August 1, 2011:  Our distaste for touting worthless penny stocks is no secret.  In fact it's our raison d'être.  The fact that most of these ponzi schemes  are somewhat legal is beyond us, but eventually most of these touts will go beyond toeing the proverbial legal line.

Case in point: On July 27, 2011, The self-anointed Stock Psycho at and his alter ego, Darth Trader, disseminated an email to his subscribers pounding the table on CapitalSouth Bancorp. (CAPB).

Good morning everyone.
If you're foaming at the mouth half as much as I am about this new pick, you probably want to get right to it.  There's a heatwave, are you sure you don't want to talk about that first?
Okay then, let's get to it!
Today's alert is CAPB - CapitalSouth Bancorp
The entire email can be viewed by clicking here. The excerpt from the email that was designed to whet everybody's appetite:
In the first quarter of 2010, CAPB had a net loss of nearly $47.9 million.  In the first quarter of 2011, CAPB had a net income of $289 thousand.

CAPB went from a LOSS of $47.9 million to a net INCOME of $289 thousand!

Talk about a company that's turning it around and seems to be getting healthy.  In a down economy for banks they've managed to successfully sell off some of their branches in order to strengthen their capital position in this market.
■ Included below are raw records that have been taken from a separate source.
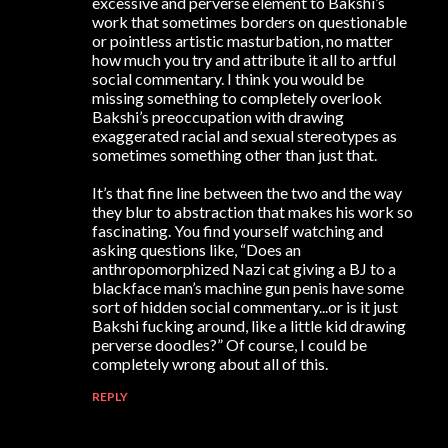
excessive and perverse element to Bakshi’s
work that sometimes borders on questionable
or pointless artistic masturbation, no matter
how much you try and attribute it all to artful
social commentary. I think you would be
missing something to completely overlook
Bakshi’s preoccupation with drawing
exaggerated racial and sexual stereotypes as
sometimes something other than just that.
It’s that fine line between the two and the way
they blur to abstraction that makes his work so
fascinating. You find yourself watching and
asking questions like, “Does an
anthropomorphized Nazi cat giving a BJ to a
blackface man’s machine gun penis have some
sort of hidden social commentary...or is it just
Bakshi fucking around, like a little kid drawing
perverse doodles?” Of course, I could be
completely wrong about all of this.
REPLY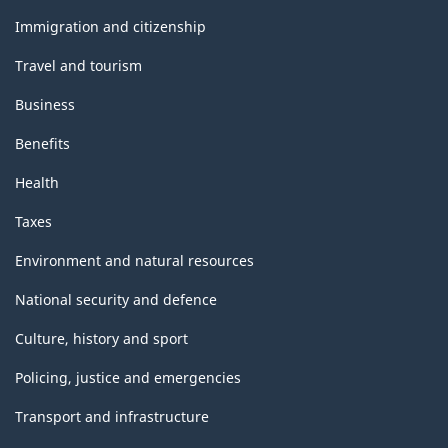
and
topics
Immigration and citizenship
Travel and tourism
Business
Benefits
Health
Taxes
Environment and natural resources
National security and defence
Culture, history and sport
Policing, justice and emergencies
Transport and infrastructure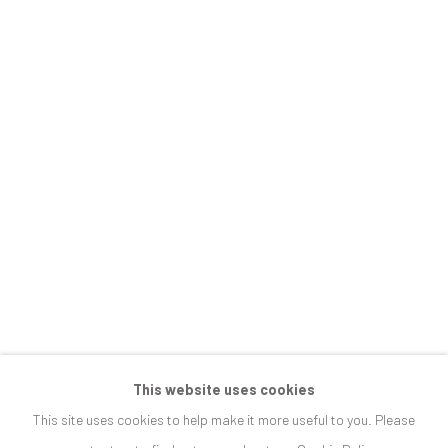
JOIN OUR MAILING LIST
First name *
Last name *
Email *
SIGNUP
This website uses cookies
This site uses cookies to help make it more useful to you. Please
* denotes required fields
We will process the personal data you have supplied in accordance with our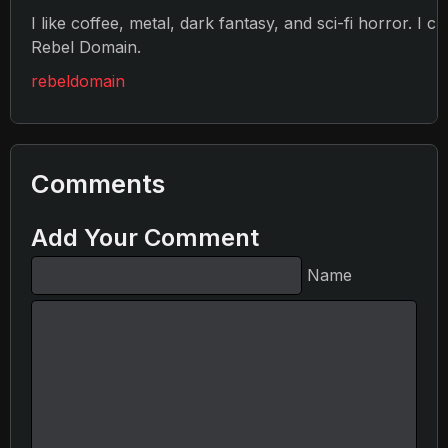
I like coffee, metal, dark fantasy, and sci-fi horror. I c
Rebel Domain.
rebeldomain
Comments
Add Your Comment
Name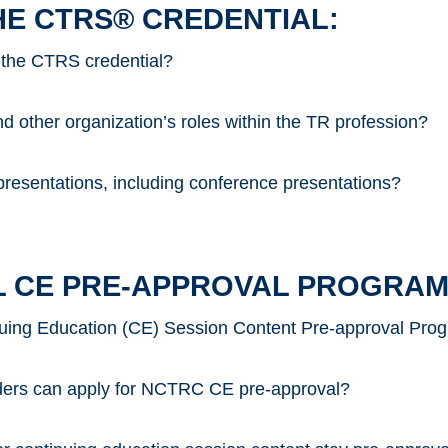
HE CTRS® CREDENTIAL:
 the CTRS credential?
 other organization’s roles within the TR profession?
resentations, including conference presentations?
 CE PRE-APPROVAL PROGRAM
uing Education (CE) Session Content Pre-approval Pro
iders can apply for NCTRC CE pre-approval?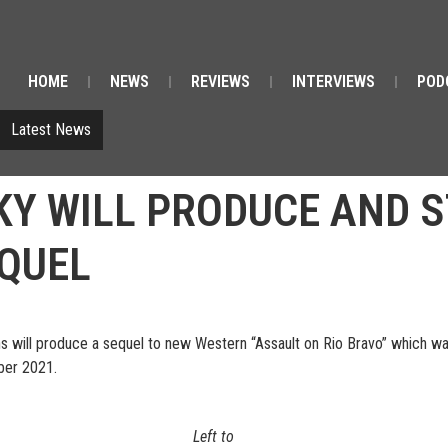
HOME
NEWS
REVIEWS
INTERVIEWS
POD
Latest News
Y WILL PRODUCE AND S
EQUEL
will produce a sequel to new Western “Assault on Rio Bravo” which was v
mber 2021.
Left to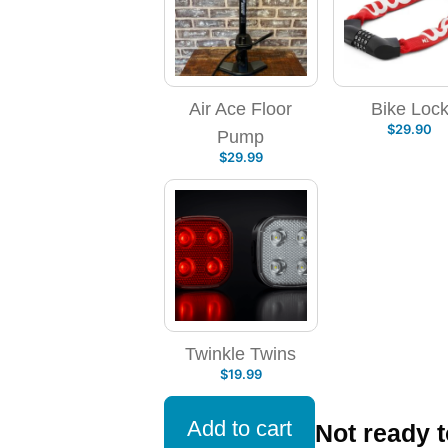
Air Ace Floor
Bike Loc
$
29.90
Pump
$
29.99
Twinkle Twins
$
19.99
Add to cart
Not ready 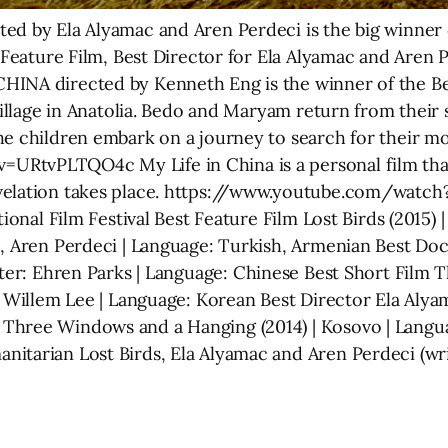
ed by Ela Alyamac and Aren Perdeci is the big winner o
t Feature Film, Best Director for Ela Alyamac and Aren
HINA directed by Kenneth Eng is the winner of the B
 village in Anatolia. Bedo and Maryam return from their
e children embark on a journey to search for their moth
RtvPLTQO4c My Life in China is a personal film that
evelation takes place. https://www.youtube.com/wa
tional Film Festival Best Feature Film Lost Birds (2015) 
c, Aren Perdeci | Language: Turkish, Armenian Best Doc
ter: Ehren Parks | Language: Chinese Best Short Film Th
: Willem Lee | Language: Korean Best Director Ela Alya
Three Windows and a Hanging (2014) | Kosovo | Langu
itarian Lost Birds, Ela Alyamac and Aren Perdeci (wr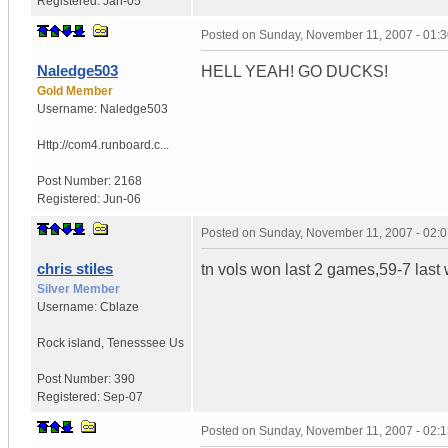
Registered:
Jan-05
Posted on
Sunday, November 11, 2007 - 01:
Naledge503
HELL YEAH! GO DUCKS!
Gold Member
Username:
Naledge503
Http://com4.runboard.c...
Post Number:
2168
Registered:
Jun-06
Posted on
Sunday, November 11, 2007 - 02:
chris stiles
tn vols won last 2 games,59-7 last
Silver Member
Username:
Cblaze
Rock island
,
Tenesssee
Us
Post Number:
390
Registered:
Sep-07
Posted on
Sunday, November 11, 2007 - 02: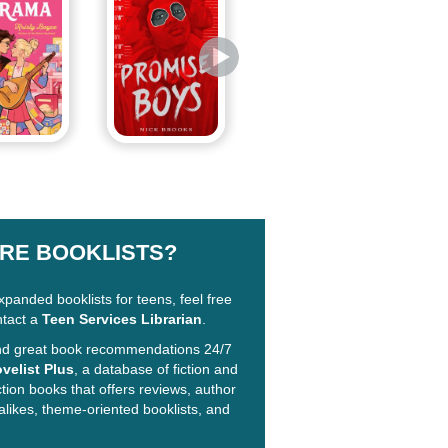
RE BOOKLISTS?
xpanded booklists for teens, feel free
ntact a
Teen Services Librarian
.
ind great book recommendations 24/7
velist Plus
, a database of fiction and
ction books that offers reviews, author
alikes, theme-oriented booklists, and
!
Then they dropped some brand new news just YESTERDAY...
The problem is that all of this good news belongs to Capitol Bancorp, Ltd. (CBCR) not CapitalSouth Bancorp (CAPB).  And no, there is no way to mistake this.  Certainly not for a "Penny Psycho" who earns a living offering stock tips.  And certainly not when the proper stock symbol is part of the news headline.

CapitalSouth, which delisted in March of 2009, only remains as a public shell, meaning that there are no assets associated with the public company.  The stock had been trading sporadically in the penny range for well over a year.  Until the Penny Psycho decided it was time to divest himself of his holdings.

On the day of the email, the stock instantly gapped up 2000% to 40 cents, before settling back to close at 11.3 cents on volume of 1.4 million shares, more stock than had traded in the previous year.  The Psycho made a pile.

Regrettably, we didn't pay attention to the email until the end of the day, when we usually study the dozens of offerings we receive during the course of the past 24 hours.  Had we realized the scam sooner, we would have put out an instant alert.  But since the damage was already done, we decided to wait and see what the Stock Psycho would do.  And we got the answer.  Nothing.  We had over four dozen emails from various addresses sent to the Psycho, pointing out the "confusion" in bank names.  There was no retraction forthcoming.  There was no apology.  There was only the next pump (NYXO).

We label the Stock Psycho at, its owner IPR Agency, LLC and its publisher Ryan Franks criminals.  And we've sent this to the SEC.  We strongly urge all hurt by this scam to do so as well.

And this is why you should not pay attention to the touts.  We are not painting all of them with the same criminal brush, but we are saying that none of them has your best interests at heart.  They are there for their clients, who pay them to pimp their worthless stock.  And they are in it for themselves, whether it is to collect tout fees or sell their own stock, as in the case here.  The deck is highly stacked against you.